Diary: Pinball and Despair
Robert Irwin, 7 July 1994
On my way to the British Museum to do some research for my novel, I think of pinball, and despair. Once thought of, the temptation cannot be resisted. I turn off and head for a pub a block to the south of New Oxford Street. It has a pinball machine which I have been playing a lot in the last few weeks. This particular model is called ‘Bram Stoker’s Dracula’. Its slogan is ‘Love never dies.’ All these machines have storylines, most often based on the imagery of science fiction or of games of chance. A pinball machine’s story is graphically spread across both the playfield and the backglass, while the game’s bumpers, rollovers, gates and so on are customised to fit in with the theme.
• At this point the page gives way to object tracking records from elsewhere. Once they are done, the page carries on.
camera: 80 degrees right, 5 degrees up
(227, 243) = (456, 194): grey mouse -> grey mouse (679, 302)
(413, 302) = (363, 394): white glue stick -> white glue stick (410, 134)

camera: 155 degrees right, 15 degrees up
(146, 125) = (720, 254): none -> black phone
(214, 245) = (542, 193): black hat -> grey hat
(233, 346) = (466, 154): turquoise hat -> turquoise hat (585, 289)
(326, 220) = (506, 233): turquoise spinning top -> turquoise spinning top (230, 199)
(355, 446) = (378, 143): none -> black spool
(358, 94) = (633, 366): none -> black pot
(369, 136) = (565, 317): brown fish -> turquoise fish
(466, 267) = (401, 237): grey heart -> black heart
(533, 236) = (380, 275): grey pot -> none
In ‘Bram Stoker’s Dracula’, the silver ball hurtles along dark, stone-flagged corridors and up cobwebbed ramps, bounces off battlements and disappears from time to time into catacombs. An odd feature is an additional ball which is occasionally released, seemingly at random, and which wobbles somnambulistically across the playfield from left to right before disappearing again. The effect is eerie and puts me off my game, so that the ball I am playing with often slips away between the two lower flippers and is lost. The backglass features Transylvanian beauties. An electronic voice issues what are probably challenges laced with menace, but, being slightly deaf, I cannot hear them.